> _Requirements_
Rewrite the lines from the one containing "family: Fabaceae" through the one containing "scientific name: Amblyomma americanum", both included, as a JSON list of strings with one string per line and no blank lines. Output only those lines.

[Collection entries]
※
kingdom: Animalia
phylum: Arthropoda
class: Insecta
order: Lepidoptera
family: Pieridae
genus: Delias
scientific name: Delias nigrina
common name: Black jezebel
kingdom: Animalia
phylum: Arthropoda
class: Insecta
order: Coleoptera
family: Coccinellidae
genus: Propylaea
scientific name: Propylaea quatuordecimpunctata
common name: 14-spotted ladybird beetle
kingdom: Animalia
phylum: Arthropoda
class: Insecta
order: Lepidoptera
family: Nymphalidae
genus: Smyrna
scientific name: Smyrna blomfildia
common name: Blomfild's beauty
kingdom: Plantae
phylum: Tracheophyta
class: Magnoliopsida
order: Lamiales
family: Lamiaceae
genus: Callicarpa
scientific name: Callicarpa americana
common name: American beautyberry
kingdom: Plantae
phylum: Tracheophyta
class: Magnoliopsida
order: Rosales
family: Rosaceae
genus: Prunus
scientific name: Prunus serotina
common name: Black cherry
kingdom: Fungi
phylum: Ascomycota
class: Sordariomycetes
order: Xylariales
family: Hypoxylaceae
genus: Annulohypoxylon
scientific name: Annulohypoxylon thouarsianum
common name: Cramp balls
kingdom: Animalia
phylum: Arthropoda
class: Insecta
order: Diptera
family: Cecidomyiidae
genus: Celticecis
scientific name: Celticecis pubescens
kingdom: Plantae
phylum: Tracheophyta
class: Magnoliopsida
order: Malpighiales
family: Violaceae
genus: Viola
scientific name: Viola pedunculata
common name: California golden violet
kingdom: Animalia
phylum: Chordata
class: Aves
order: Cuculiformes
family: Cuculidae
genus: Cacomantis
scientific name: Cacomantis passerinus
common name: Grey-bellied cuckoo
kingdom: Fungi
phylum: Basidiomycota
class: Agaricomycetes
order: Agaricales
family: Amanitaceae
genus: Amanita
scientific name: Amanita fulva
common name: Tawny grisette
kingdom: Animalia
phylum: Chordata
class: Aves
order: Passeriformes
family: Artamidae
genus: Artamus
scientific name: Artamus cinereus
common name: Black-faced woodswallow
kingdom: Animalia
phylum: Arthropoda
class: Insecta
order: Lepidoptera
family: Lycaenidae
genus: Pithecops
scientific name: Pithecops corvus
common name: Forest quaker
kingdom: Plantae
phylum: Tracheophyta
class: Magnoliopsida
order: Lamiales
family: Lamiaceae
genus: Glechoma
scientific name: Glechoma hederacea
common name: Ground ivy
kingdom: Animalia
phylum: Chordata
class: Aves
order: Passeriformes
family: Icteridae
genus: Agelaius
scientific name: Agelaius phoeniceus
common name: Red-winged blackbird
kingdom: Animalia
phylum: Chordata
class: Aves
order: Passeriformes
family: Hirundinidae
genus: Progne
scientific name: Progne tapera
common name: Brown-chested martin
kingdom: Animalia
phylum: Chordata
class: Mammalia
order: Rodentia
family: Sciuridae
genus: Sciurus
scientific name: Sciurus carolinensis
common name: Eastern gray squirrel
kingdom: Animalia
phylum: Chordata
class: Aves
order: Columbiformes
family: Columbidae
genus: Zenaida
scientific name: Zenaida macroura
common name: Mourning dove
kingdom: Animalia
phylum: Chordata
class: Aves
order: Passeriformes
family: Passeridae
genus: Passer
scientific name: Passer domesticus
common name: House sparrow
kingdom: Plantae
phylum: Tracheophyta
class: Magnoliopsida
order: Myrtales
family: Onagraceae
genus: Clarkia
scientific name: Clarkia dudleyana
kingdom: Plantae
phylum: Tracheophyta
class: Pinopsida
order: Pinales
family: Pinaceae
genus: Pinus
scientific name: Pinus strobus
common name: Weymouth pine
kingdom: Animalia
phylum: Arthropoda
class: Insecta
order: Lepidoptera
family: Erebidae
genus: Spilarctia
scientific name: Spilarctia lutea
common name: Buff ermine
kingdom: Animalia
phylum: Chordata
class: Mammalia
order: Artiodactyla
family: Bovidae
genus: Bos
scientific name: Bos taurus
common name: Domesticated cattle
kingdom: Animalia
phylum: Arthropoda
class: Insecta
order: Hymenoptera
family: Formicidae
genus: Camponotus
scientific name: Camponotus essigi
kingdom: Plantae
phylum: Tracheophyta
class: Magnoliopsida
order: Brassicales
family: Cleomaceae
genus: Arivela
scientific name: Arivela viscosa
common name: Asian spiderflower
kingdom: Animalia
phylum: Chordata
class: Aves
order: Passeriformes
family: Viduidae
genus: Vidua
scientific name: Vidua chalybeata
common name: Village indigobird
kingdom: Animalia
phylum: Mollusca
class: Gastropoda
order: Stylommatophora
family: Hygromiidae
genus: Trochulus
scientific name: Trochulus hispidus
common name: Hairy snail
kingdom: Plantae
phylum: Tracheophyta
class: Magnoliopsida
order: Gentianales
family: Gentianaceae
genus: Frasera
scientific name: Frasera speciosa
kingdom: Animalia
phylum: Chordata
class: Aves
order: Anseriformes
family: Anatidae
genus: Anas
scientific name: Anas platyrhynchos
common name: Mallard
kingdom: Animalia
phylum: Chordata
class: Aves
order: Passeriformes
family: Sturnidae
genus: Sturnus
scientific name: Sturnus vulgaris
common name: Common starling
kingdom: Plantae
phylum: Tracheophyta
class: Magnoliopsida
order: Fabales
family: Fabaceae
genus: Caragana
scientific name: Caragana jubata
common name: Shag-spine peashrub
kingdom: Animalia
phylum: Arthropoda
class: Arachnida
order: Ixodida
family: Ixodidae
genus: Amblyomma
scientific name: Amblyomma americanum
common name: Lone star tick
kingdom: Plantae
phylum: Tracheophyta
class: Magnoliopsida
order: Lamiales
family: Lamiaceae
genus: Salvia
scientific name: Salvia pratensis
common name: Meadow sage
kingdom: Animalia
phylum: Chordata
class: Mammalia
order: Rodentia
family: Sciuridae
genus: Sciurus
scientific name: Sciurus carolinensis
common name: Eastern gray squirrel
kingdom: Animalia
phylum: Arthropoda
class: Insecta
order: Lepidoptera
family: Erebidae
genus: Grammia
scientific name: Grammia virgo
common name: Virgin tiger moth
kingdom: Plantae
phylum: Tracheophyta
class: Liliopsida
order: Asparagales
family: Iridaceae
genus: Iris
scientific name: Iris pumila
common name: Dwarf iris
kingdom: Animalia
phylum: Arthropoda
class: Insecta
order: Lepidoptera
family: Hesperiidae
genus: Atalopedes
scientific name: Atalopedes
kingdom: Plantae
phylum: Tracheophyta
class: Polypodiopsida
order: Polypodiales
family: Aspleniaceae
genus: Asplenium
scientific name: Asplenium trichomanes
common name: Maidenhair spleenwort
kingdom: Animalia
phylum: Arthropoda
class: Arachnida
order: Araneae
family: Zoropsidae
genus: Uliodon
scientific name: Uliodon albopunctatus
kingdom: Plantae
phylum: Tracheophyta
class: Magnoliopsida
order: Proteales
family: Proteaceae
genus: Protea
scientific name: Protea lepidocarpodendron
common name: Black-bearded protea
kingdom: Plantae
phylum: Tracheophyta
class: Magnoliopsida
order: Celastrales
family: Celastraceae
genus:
※
> _The result_
[
  "family: Fabaceae",
  "genus: Caragana",
  "scientific name: Caragana jubata",
  "common name: Shag-spine peashrub",
  "kingdom: Animalia",
  "phylum: Arthropoda",
  "class: Arachnida",
  "order: Ixodida",
  "family: Ixodidae",
  "genus: Amblyomma",
  "scientific name: Amblyomma americanum"
]